Given records:
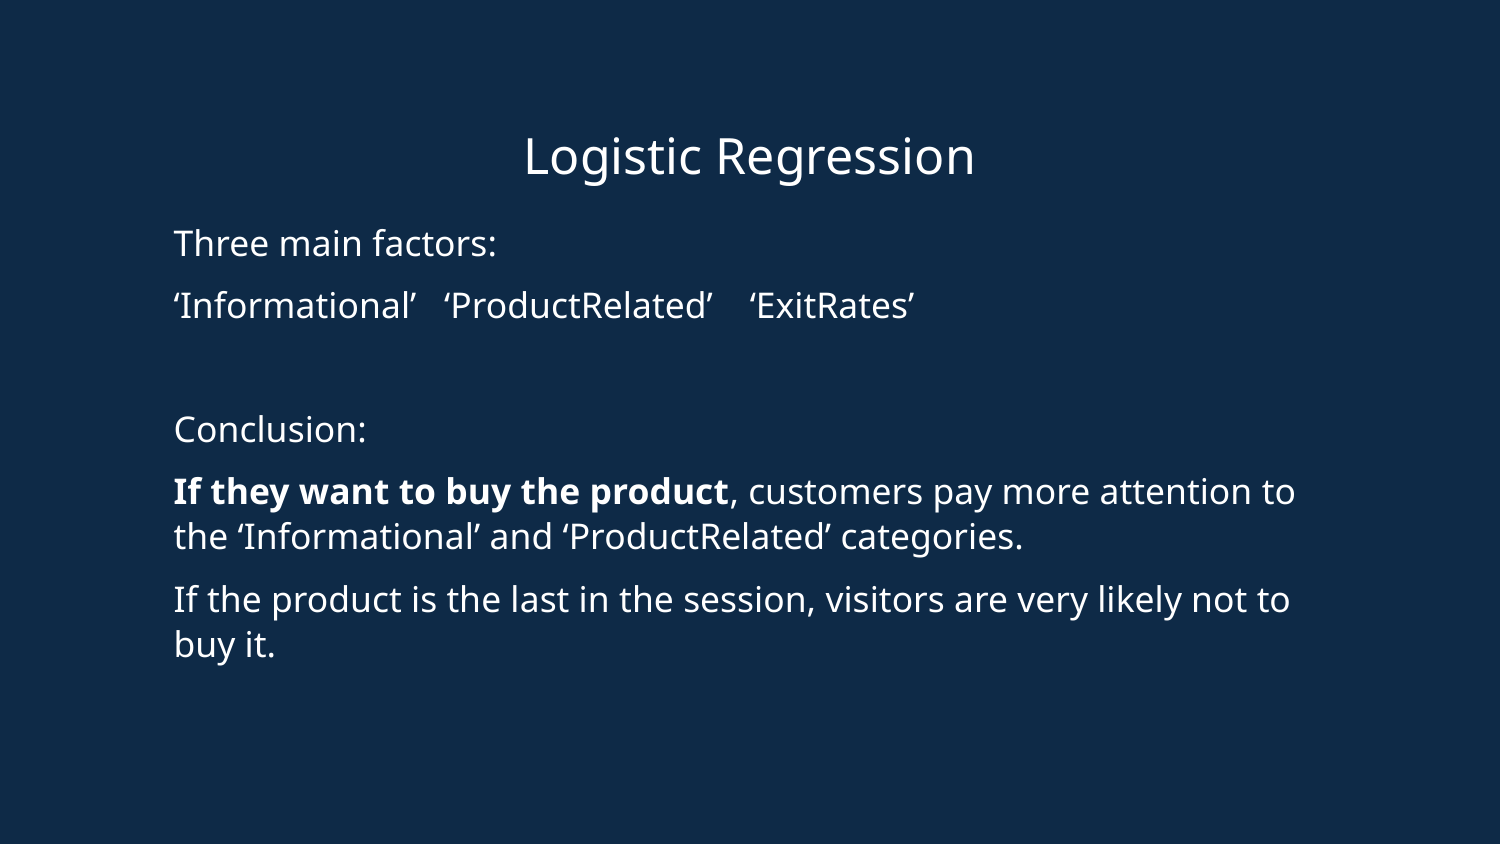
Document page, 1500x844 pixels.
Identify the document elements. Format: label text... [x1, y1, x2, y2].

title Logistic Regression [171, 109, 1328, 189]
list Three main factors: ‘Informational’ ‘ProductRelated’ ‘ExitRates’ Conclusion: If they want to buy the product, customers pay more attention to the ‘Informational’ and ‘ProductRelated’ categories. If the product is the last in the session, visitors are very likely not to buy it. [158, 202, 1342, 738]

--

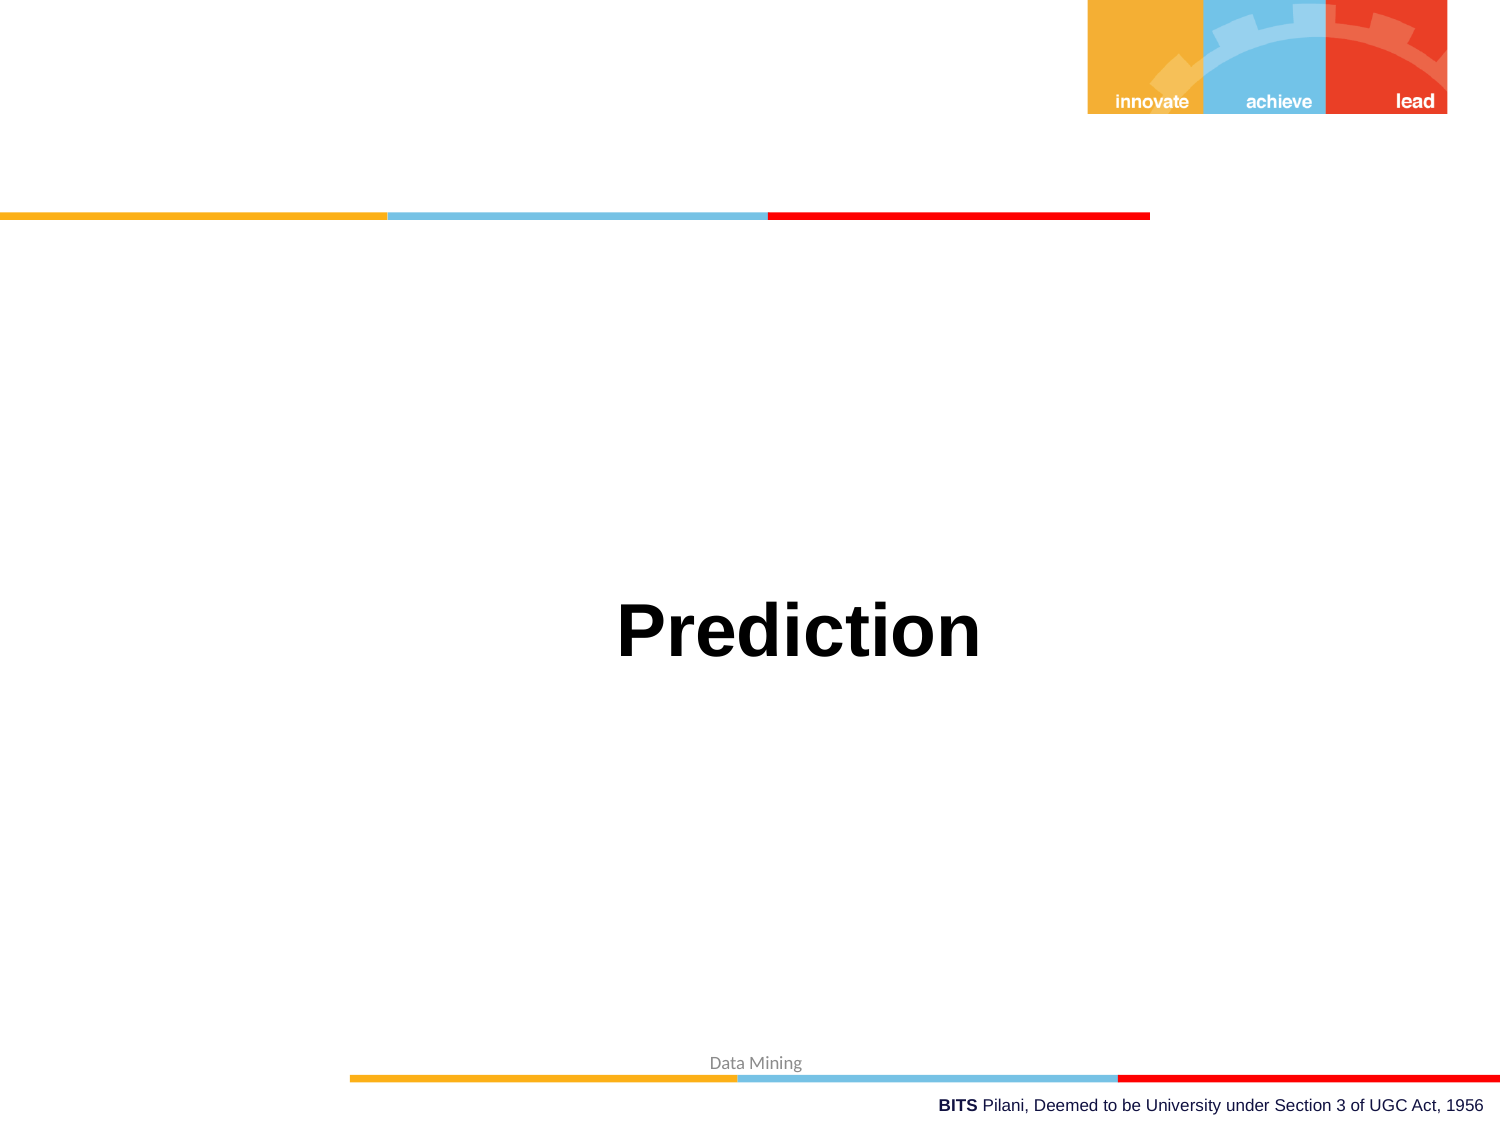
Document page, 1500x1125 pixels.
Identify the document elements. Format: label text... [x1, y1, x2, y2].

Your objective: Look through the entries for lines containing the word "page" and return each one.

Written reply:
Document page, 1500x844 pixels.
Document page, 1500x1125 pixels.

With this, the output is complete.